RECORDS FOR THIS TASK>
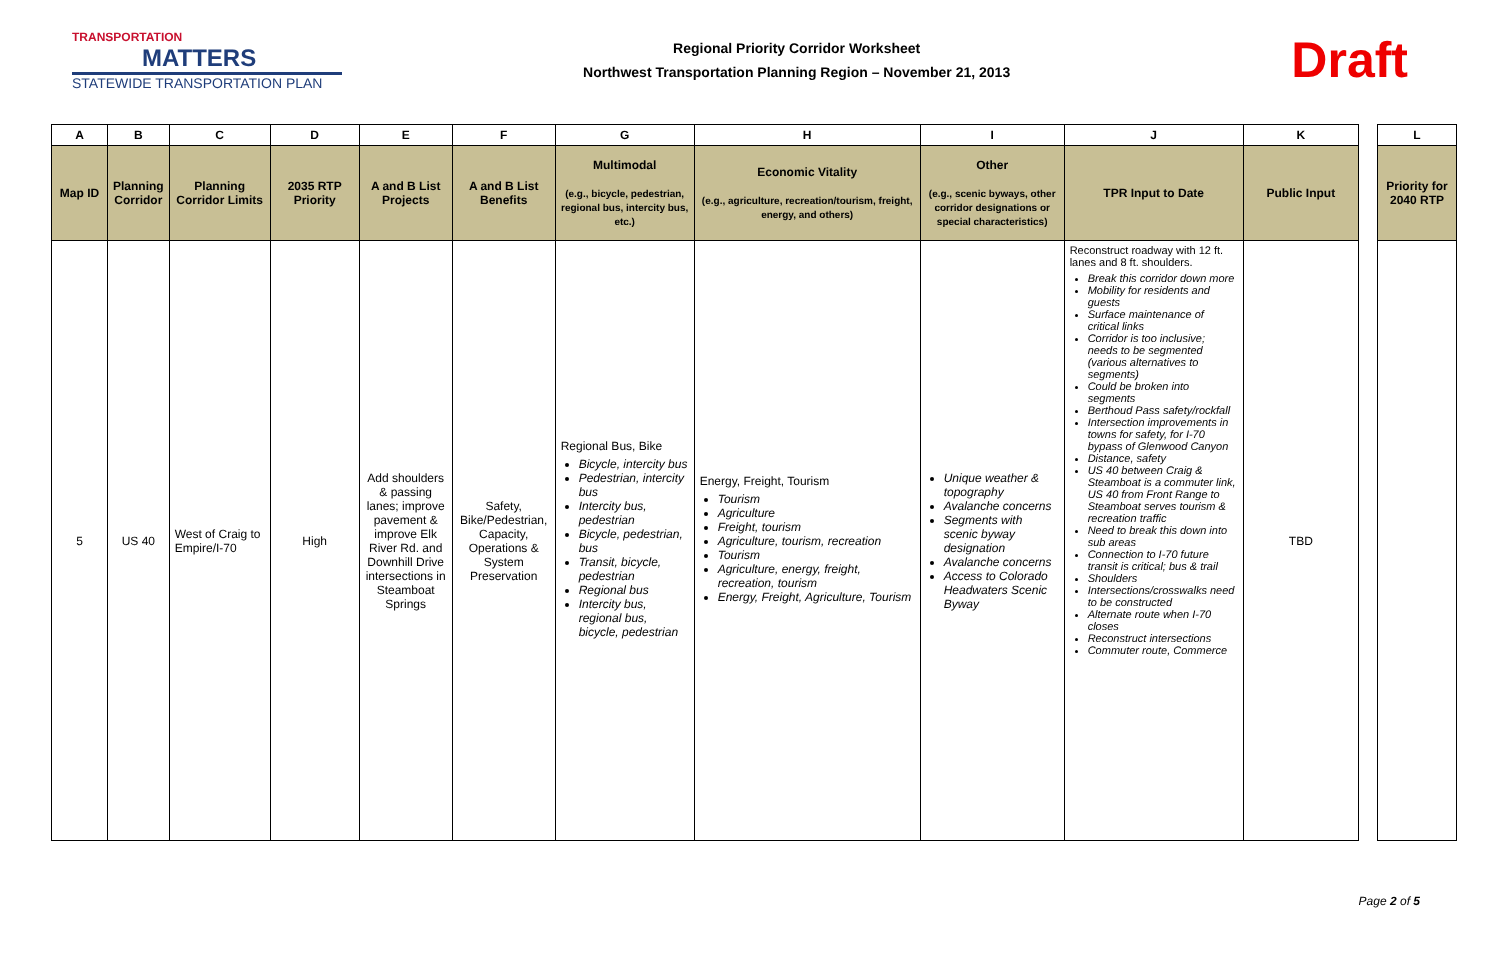TRANSPORTATION
MATTERS
STATEWIDE TRANSPORTATION PLAN
Regional Priority Corridor Worksheet
Northwest Transportation Planning Region – November 21, 2013
Draft
| A | B | C | D | E | F | G | H | I | J | K |
| --- | --- | --- | --- | --- | --- | --- | --- | --- | --- | --- |
| Map ID | Planning Corridor | Planning Corridor Limits | 2035 RTP Priority | A and B List Projects | A and B List Benefits | Multimodal (e.g., bicycle, pedestrian, regional bus, intercity bus, etc.) | Economic Vitality (e.g., agriculture, recreation/tourism, freight, energy, and others) | Other (e.g., scenic byways, other corridor designations or special characteristics) | TPR Input to Date | Public Input |
| 5 | US 40 | West of Craig to Empire/I-70 | High | Add shoulders & passing lanes; improve pavement & improve Elk River Rd. and Downhill Drive intersections in Steamboat Springs | Safety, Bike/Pedestrian, Capacity, Operations & System Preservation | Regional Bus, Bike Bicycle, intercity bus Pedestrian, intercity bus Intercity bus, pedestrian Bicycle, pedestrian, bus Transit, bicycle, pedestrian Regional bus Intercity bus, regional bus, bicycle, pedestrian | Energy, Freight, Tourism Tourism Agriculture Freight, tourism Agriculture, tourism, recreation Tourism Agriculture, energy, freight, recreation, tourism Energy, Freight, Agriculture, Tourism | Unique weather & topography Avalanche concerns Segments with scenic byway designation Avalanche concerns Access to Colorado Headwaters Scenic Byway | Reconstruct roadway with 12 ft. lanes and 8 ft. shoulders. Break this corridor down more Mobility for residents and guests Surface maintenance of critical links Corridor is too inclusive; needs to be segmented (various alternatives to segments) Could be broken into segments Berthoud Pass safety/rockfall Intersection improvements in towns for safety, for I-70 bypass of Glenwood Canyon Distance, safety US 40 between Craig & Steamboat is a commuter link, US 40 from Front Range to Steamboat serves tourism & recreation traffic Need to break this down into sub areas Connection to I-70 future transit is critical; bus & trail Shoulders Intersections/crosswalks need to be constructed Alternate route when I-70 closes Reconstruct intersections Commuter route, Commerce | TBD |
| L |
| --- |
| Priority for 2040 RTP |
Page 2 of 5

WORK INSTRUCTIONS> Tally up the lines in the data that hold the word "Priority". Only the total should be given.

REPLY TO THE EXERCISE> 3